4. FLW Magenta Color Filter ... This is a fun filter made by Hoey (search for “Hoya FLW” on Amazon or Google Shopping), and they are very popular, so it took me 2 months to get my delivery from the point of purchase on Amazon. However, it was worth the wait; These purple color change filters help improve the color of the sky, especially when photographing sunsets. The results can be dramatic and everything is achieved "in the camera" (so there is no need for Photoshop).
How to avoid costly repeat purchases when buying a new DSLR lens
A year or so later, after buying and using my Panasonic FZ1000, I upgraded from this “Bridge Camera” to the “correct” DSLR. I purchased the Panasonic GH4, and for the first time I had to struggle with the selection and purchase of separate lens systems. Only after these purchases, I suddenly realized that the diameter of the new lenses was NOT a 62 mm lens on the FZ1000. Not only that, but one lens was 37 mm, the remaining 58 mm, so I was faced with the choice of using only filters on the FZ1000 or “sip”, potentially paying up to two additional sets of each filter, so I could use them on any of the two new lenses. Now the four filters mentioned earlier in this article, which I am talking about now, cost me about £ 200 ($ 280, approximately), so I looked at a pretty dent in my finances, spending almost £ 2000 on the Panasonic GH4 and two new lenses.
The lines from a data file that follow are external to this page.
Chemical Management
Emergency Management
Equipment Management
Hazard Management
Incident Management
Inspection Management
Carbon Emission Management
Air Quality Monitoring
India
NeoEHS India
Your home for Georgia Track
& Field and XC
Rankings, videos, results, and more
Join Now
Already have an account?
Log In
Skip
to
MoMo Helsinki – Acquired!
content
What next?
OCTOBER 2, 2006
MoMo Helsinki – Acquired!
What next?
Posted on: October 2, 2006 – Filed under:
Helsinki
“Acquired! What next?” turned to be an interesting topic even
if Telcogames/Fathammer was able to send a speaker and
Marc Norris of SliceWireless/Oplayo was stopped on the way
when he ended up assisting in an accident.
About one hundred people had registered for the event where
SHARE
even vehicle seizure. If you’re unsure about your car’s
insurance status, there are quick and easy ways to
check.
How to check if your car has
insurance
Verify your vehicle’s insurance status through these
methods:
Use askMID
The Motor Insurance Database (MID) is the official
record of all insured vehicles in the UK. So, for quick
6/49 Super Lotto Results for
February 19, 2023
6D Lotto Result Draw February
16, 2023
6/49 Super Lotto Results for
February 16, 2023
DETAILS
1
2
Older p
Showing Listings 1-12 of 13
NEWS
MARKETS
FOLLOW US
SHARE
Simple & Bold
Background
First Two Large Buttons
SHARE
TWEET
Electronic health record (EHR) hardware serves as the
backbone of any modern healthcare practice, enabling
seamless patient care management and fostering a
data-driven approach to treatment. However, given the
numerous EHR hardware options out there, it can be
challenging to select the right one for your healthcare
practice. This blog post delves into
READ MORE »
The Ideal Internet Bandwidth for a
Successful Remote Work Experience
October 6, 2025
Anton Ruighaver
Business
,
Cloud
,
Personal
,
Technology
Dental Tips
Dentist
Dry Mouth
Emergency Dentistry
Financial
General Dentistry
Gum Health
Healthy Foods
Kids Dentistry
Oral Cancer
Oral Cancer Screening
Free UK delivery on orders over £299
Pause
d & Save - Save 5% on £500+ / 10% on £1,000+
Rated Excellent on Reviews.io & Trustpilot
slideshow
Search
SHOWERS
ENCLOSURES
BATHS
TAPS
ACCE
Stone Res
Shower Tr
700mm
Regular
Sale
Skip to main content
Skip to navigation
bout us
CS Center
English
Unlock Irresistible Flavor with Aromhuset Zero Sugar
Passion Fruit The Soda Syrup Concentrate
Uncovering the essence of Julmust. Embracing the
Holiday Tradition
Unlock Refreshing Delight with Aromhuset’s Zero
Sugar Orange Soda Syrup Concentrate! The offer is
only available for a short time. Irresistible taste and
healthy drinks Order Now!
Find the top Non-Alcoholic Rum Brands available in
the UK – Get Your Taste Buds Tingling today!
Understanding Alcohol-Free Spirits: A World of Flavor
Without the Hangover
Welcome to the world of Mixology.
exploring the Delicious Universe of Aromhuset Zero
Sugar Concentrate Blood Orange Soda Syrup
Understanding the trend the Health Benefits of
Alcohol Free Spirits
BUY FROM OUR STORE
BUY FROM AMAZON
So it was an unprecedented relief when I discovered that some clever man had invented “Walking Rings.” These are basically individual metal rings that twist together, allowing you to screw one ring onto your lens, the other onto a filter filter, and yet many of the intermediate size rings are needed to help you “lift” or “leave” resigned from the lens to the filter.
It should be noted that it is preferable if your lens is smaller than the filter (and not vice versa), because if you are trying Step down from a larger lens, to a smaller filter, you will encounter “vignetting”, that is, when you see black edges around all your images - these edges will in this case be steps that prevent your DSLR sensor.
Stepping Rings are usually delivered as a set of several parts (I have a branded K & F - find a set of balls for metal adapters on Amazon) - and you will not see the number of rings in the set, you will not use all these adapters, just one ring for lens, one for the filter, and, as already mentioned, however, many other rings are required to join the two target units together.
Thus, the money was saved - all my filters can be used for ANY size lens that I now have or can buy in the future. THE GAME HAS BEGUN!